A month after his deputy Nick Clegg's miserable performance on Radio Nottingham when excusing his dalliance with arson as a teenager, Dave was in similarly poor form on Radio 4 this morning avoiding questions about his own youthful indiscretions (allegedly) involving bread rolls and broken windows in restaurants (criminal damage to the rest of us).
You may have already heard the faltering performance by Nick Clegg, who once claimed that, as a callow youth, he had set fire to two greenhouses.
The radio presenter raised this with the Lib Dem leader in a discussion about the riots. Clegg awkwardly dismissed the question by claiming that the presenter was attempting to create "a link between unrelated events". You can listen at 4min 45sec.
This morning it was his boss's turn when Today's Evan Davis asked Cameron about his Bullingdon days at Oxford University (at about 15min 20sec).
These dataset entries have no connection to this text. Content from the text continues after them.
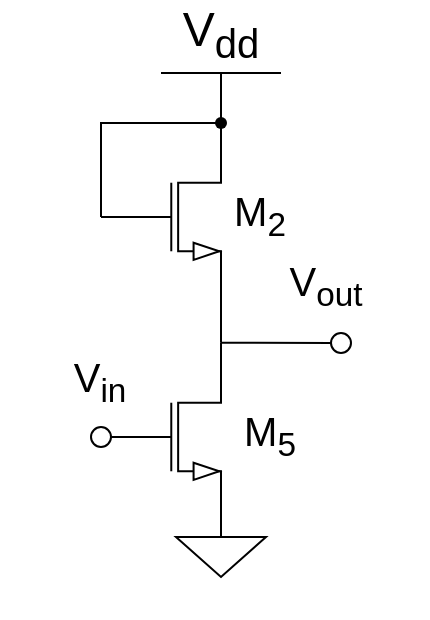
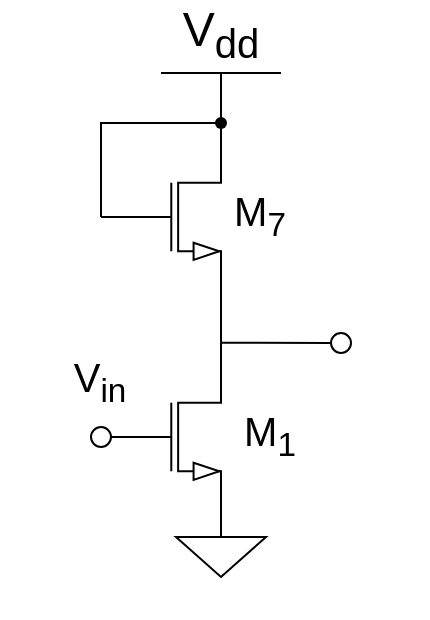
  <mxCell id="0" />
  <mxCell id="1" parent="0" />
  <mxCell id="2" value="" style="verticalLabelPosition=bottom;shadow=0;dashed=0;align=center;html=1;verticalAlign=top;shape=mxgraph.electrical.transistors.nmos;pointerEvents=1;" vertex="1" parent="1"><mxGeometry x="50" y="152" width="60" height="100" as="geometry" /></mxCell>
  <mxCell id="3" value="" style="verticalLabelPosition=bottom;shadow=0;dashed=0;align=center;html=1;verticalAlign=top;strokeWidth=1;shape=ellipse;" vertex="1" parent="1"><mxGeometry x="45" y="197" width="10" height="10" as="geometry" /></mxCell>
  <mxCell id="4" value="" style="pointerEvents=1;verticalLabelPosition=bottom;shadow=0;dashed=0;align=center;html=1;verticalAlign=top;shape=mxgraph.electrical.signal_sources.signal_ground;" vertex="1" parent="1"><mxGeometry x="87.5" y="242" width="45" height="30" as="geometry" /></mxCell>
  <mxCell id="5" value="V&lt;sub&gt;dd&lt;/sub&gt;" style="verticalLabelPosition=top;verticalAlign=bottom;shape=mxgraph.electrical.signal_sources.vdd;shadow=0;dashed=0;align=center;strokeWidth=1;fontSize=24;html=1;flipV=1;" vertex="1" parent="1"><mxGeometry x="80" y="20" width="60" height="50" as="geometry" /></mxCell>
  <mxCell id="6" value="" style="verticalLabelPosition=bottom;shadow=0;dashed=0;align=center;html=1;verticalAlign=top;strokeWidth=1;shape=ellipse;" vertex="1" parent="1"><mxGeometry x="165" y="150" width="10" height="10" as="geometry" /></mxCell>
  <mxCell id="7" value="&lt;font style=&quot;font-size: 20px;&quot;&gt;V&lt;sub&gt;in&lt;/sub&gt;&lt;/font&gt;" style="text;html=1;align=center;verticalAlign=middle;whiteSpace=wrap;rounded=0;" vertex="1" parent="1"><mxGeometry x="20" y="160" width="60" height="30" as="geometry" /></mxCell>
- <mxCell id="8" value="&lt;font style=&quot;font-size: 20px;&quot;&gt;V&lt;sub&gt;out&lt;/sub&gt;&lt;/font&gt;" style="text;html=1;align=center;verticalAlign=middle;whiteSpace=wrap;rounded=0;" vertex="1" parent="1"><mxGeometry x="132.5" y="112" width="60" height="30" as="geometry" /></mxCell>
  <mxCell id="9" value="" style="endArrow=none;html=1;strokeWidth=1;rounded=0;entryX=1;entryY=0;entryDx=0;entryDy=0;entryPerimeter=0;exitX=1;exitY=0.5;exitDx=0;exitDy=0;exitPerimeter=0;" edge="1" parent="1" target="2"><mxGeometry width="100" relative="1" as="geometry"><mxPoint x="110" y="130" as="sourcePoint" /><mxPoint x="150" y="192" as="targetPoint" /></mxGeometry></mxCell>
  <mxCell id="10" value="" style="endArrow=none;html=1;strokeWidth=1;rounded=0;entryX=0;entryY=0.5;entryDx=0;entryDy=0;exitX=1;exitY=0;exitDx=0;exitDy=0;exitPerimeter=0;" edge="1" parent="1" source="2" target="6"><mxGeometry width="100" relative="1" as="geometry"><mxPoint x="50" y="192" as="sourcePoint" /><mxPoint x="150" y="192" as="targetPoint" /></mxGeometry></mxCell>
  <mxCell id="11" value="" style="verticalLabelPosition=bottom;shadow=0;dashed=0;align=center;html=1;verticalAlign=top;shape=mxgraph.electrical.transistors.nmos;pointerEvents=1;" vertex="1" parent="1"><mxGeometry x="50" y="42" width="60" height="100" as="geometry" /></mxCell>
  <mxCell id="12" value="" style="endArrow=none;html=1;strokeWidth=1;rounded=0;entryX=0;entryY=0.5;entryDx=0;entryDy=0;entryPerimeter=0;" edge="1" parent="1" source="13" target="11"><mxGeometry width="100" relative="1" as="geometry"><mxPoint x="20" y="22" as="sourcePoint" /><mxPoint x="140" y="172" as="targetPoint" /><Array as="points"><mxPoint x="50" y="45" /></Array></mxGeometry></mxCell>
  <mxCell id="13" value="" style="shape=waypoint;sketch=0;fillStyle=solid;size=6;pointerEvents=1;points=[];fillColor=none;resizable=0;rotatable=0;perimeter=centerPerimeter;snapToPoint=1;" vertex="1" parent="1"><mxGeometry x="100" y="35" width="20" height="20" as="geometry" /></mxCell>
- <mxCell id="14" value="&lt;span style=&quot;font-size: 20px;&quot;&gt;M&lt;sub&gt;5&lt;/sub&gt;&lt;/span&gt;" style="text;html=1;align=center;verticalAlign=middle;whiteSpace=wrap;rounded=0;" vertex="1" parent="1"><mxGeometry x="105" y="187" width="60" height="30" as="geometry" /></mxCell>
- <mxCell id="15" value="&lt;span style=&quot;font-size: 20px;&quot;&gt;M&lt;sub&gt;2&lt;/sub&gt;&lt;/span&gt;" style="text;html=1;align=center;verticalAlign=middle;whiteSpace=wrap;rounded=0;" vertex="1" parent="1"><mxGeometry x="100" y="77" width="60" height="30" as="geometry" /></mxCell>
+ <mxCell id="14" value="&lt;span style=&quot;font-size: 20px;&quot;&gt;M&lt;sub&gt;1&lt;/sub&gt;&lt;/span&gt;" style="text;html=1;align=center;verticalAlign=middle;whiteSpace=wrap;rounded=0;" vertex="1" parent="1"><mxGeometry x="105" y="187" width="60" height="30" as="geometry" /></mxCell>
+ <mxCell id="15" value="&lt;span style=&quot;font-size: 20px;&quot;&gt;M&lt;sub&gt;7&lt;/sub&gt;&lt;/span&gt;" style="text;html=1;align=center;verticalAlign=middle;whiteSpace=wrap;rounded=0;" vertex="1" parent="1"><mxGeometry x="100" y="77" width="60" height="30" as="geometry" /></mxCell>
"We all do stupid things when we are young and we should learn from them," he said. Contrary to what most of us know about the Bullingdon Boys, he seemed unaware of any restaurants being damaged.
Sadly, Cameron wasn't pressed on this as much as I had hoped.
I was so curious about the severity of sentence Cameron would have deemed appropriate for the opportunistic criminality of these well-heeled, smart young people who would later run our country.